● Travail à faire:
- 1) Dans le fil de discussion sur l'iPhone 6s et l'enceinte UE Boom, quels boutons faut-il maintenir enfoncés pour faire le reset décrit ?
- 2) Résumez en trois phrases le fil de discussion sur l'iPhone 6s et l'enceinte UE Boom.
- 3) Indiquez si chacune des affirmations suivantes concorde avec le fil de discussion sur l'iPhone 6s et l'enceinte UE Boom. Répondez par oui ou non et citez à l'identique les mots du texte qui tranchent. (a) wip n'a eu aucun souci avec un iPhone 6 et une UE Boom 2. (b) La mise à jour de l'enceinte avec le dernier OS de UE a réglé le problème. (c) Le MacBook Air de 2010 d'igorstrav reconnaît sans difficulté les appareils Bluetooth.

● Extrait du document:
**********

# Iphone 6s probleme de Bluetooth avec enceinte UE Boom



## igorstrav (10 Novembre 2015)

Bonjour,mon  Iphone 6s semble avoir des problemes de Bluetooth , il ne reconnait pas l'enceinte UE Boom alors que mon "vieux" Iphone 5 n a aucun problème pour se connecter.J ai envoyé une question à ce sujet chez UE et j attends leur réponse (j'ai updaté l'enceinte avec le dernier OS de chez UE et ça ne change rien) . De chez qui vient le problème ? iphone ou UE ? avez vous eu des problèmes de Blue booth vous aussi?
Mon Mac Book Air de 2010  ne reconnait jamais rien par Bluetooth !!
Merci pour vos réponses


----------



## wip (10 Novembre 2015)

Iphone 6 et UE Boom 2, j'ai pas eu de souci.


----------



## Membre supprimé 2 (24 Novembre 2015)

Bonjour igorstrav, j'ai le même problème que vous. J'ai un nouveau iphone 6S que j'essaie désespérément d'appairer via bluetooth à mon UE boom (qui doit être la version 1) et il ne le détecte pas. Avez-vous eu une réponse de chez UE ou apple ? J'adore les nouvelles technologies mais si chaque fois que je change de téléphone faut changer aussi la station de musique ils vont nous rendre fou !!! (il avait déjà fallu racheter un appareil quand le type de connecteur apple avait changé de format...)


----------



## igorstrav (25 Novembre 2015)

hello 
oui , il m a suffit de faire un reset et tout est OK
reset: on tient le bouton power et le "moins" (volume - moins)  10 secondes si je me souviens bien


----------



## Membre supprimé 2 (25 Novembre 2015)

merci pour l'info  Je n'ai pas eu le temps hier soir de revenir sur le forum mais j'allais écrire la même chose que vous. Mon mari a trouvé la solution avec le reset dès qu'il est rentré du travail.


----------



## igorstrav (24 Décembre 2015)

Bonjour. J ai achete une UE boom 2 qui se connecte sans pb avec iphone 6s . Du coup mon ue boom 1 ne se connecte plus avec l iphone 6s ni avec le 5s ...mais marche avec  un macbook pro de 2012 . Penible


----------



## igorstrav (29 Décembre 2015)

Sans solution . Le Bluetooth est une technologie pas très fiable ...

**********

● Informations fournies:
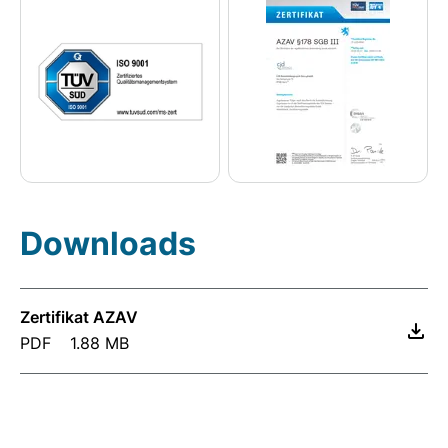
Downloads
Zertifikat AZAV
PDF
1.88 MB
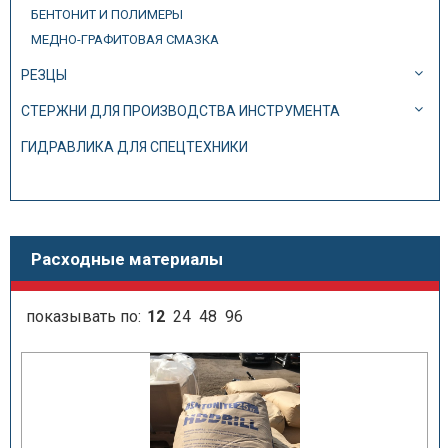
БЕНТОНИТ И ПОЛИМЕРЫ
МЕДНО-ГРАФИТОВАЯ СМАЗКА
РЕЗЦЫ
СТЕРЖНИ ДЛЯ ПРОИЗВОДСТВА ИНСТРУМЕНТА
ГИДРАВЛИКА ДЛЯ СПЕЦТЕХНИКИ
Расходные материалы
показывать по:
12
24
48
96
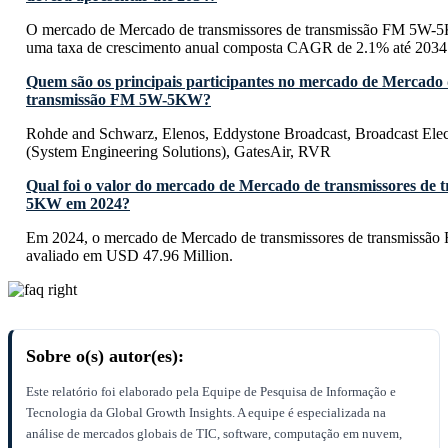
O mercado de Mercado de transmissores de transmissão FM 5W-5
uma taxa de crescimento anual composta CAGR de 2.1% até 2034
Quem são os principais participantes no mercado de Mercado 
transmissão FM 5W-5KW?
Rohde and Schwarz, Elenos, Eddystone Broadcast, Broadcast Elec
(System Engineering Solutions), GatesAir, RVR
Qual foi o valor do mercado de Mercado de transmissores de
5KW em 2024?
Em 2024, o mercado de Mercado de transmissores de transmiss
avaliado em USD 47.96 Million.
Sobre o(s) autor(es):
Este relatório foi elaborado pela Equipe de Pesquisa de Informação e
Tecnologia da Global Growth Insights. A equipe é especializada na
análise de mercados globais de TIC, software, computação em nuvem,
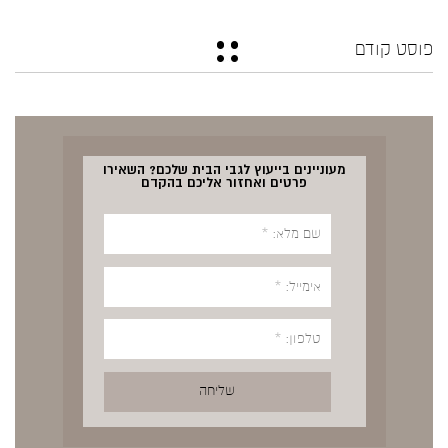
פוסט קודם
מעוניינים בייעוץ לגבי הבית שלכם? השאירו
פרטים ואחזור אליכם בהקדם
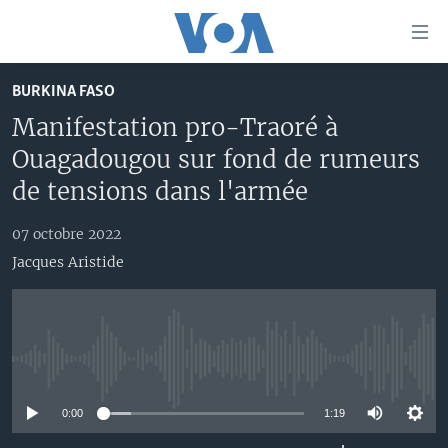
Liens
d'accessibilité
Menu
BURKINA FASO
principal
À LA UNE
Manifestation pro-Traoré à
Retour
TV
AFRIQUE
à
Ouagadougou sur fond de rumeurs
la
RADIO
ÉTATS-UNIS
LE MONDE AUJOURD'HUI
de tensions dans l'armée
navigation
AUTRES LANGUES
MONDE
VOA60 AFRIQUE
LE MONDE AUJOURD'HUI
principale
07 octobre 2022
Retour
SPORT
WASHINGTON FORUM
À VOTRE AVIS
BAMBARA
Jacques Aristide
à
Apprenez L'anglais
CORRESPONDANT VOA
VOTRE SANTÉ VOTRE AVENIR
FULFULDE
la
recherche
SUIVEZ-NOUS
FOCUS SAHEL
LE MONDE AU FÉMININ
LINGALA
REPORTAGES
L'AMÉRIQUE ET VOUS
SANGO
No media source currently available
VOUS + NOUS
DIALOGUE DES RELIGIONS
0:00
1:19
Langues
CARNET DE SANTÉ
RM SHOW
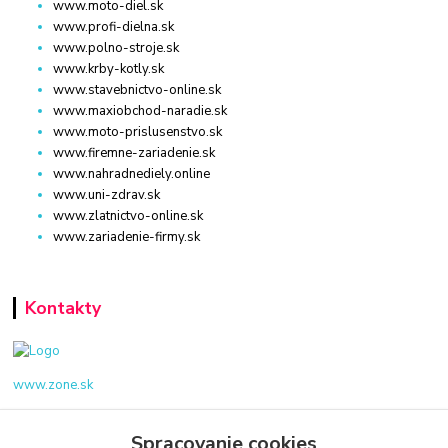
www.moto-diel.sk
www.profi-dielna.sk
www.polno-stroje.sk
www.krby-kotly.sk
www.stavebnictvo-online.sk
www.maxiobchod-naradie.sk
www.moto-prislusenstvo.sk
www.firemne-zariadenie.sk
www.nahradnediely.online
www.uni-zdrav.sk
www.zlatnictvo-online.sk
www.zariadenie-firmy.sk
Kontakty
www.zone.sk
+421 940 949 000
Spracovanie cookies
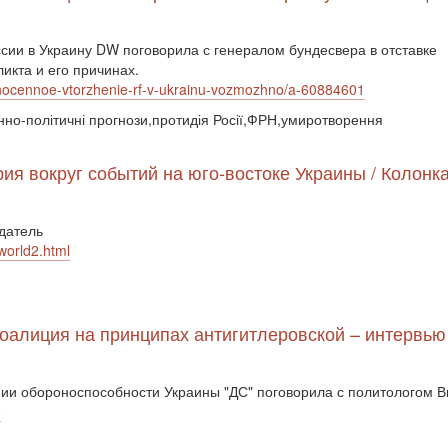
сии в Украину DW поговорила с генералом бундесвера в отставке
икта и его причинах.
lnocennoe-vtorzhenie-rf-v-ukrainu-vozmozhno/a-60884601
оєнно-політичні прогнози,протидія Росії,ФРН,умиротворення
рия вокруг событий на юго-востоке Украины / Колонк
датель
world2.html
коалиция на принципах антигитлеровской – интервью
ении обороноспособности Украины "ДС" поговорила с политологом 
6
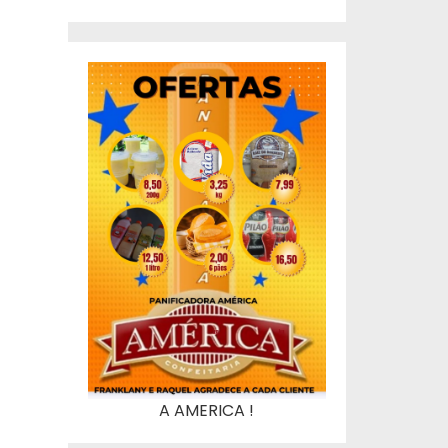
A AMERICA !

**********

● Réponses par tâche:
- 1) Il faut maintenir le bouton power et le bouton « moins » du volume, environ 10 secondes.

- 2) igorstrav signale que son iPhone 6s ne reconnaît pas l'enceinte UE Boom, alors que son iPhone 5 s'y connecte sans problème. Un autre membre rencontre la même difficulté avec son nouvel iPhone 6s, et un reset permet ensuite à chacun de régler le problème. Plus tard, l'UE Boom 1 ne se connecte plus ni avec l'iPhone 6s ni avec le 5s, et igorstrav conclut que le Bluetooth est une technologie peu fiable.

- 3)
(a) Oui : « Iphone 6 et UE Boom 2, j'ai pas eu de souci. »
(b) Non : « j'ai updaté l'enceinte avec le dernier OS de chez UE et ça ne change rien »
(c) Non : « ne reconnait jamais rien par Bluetooth »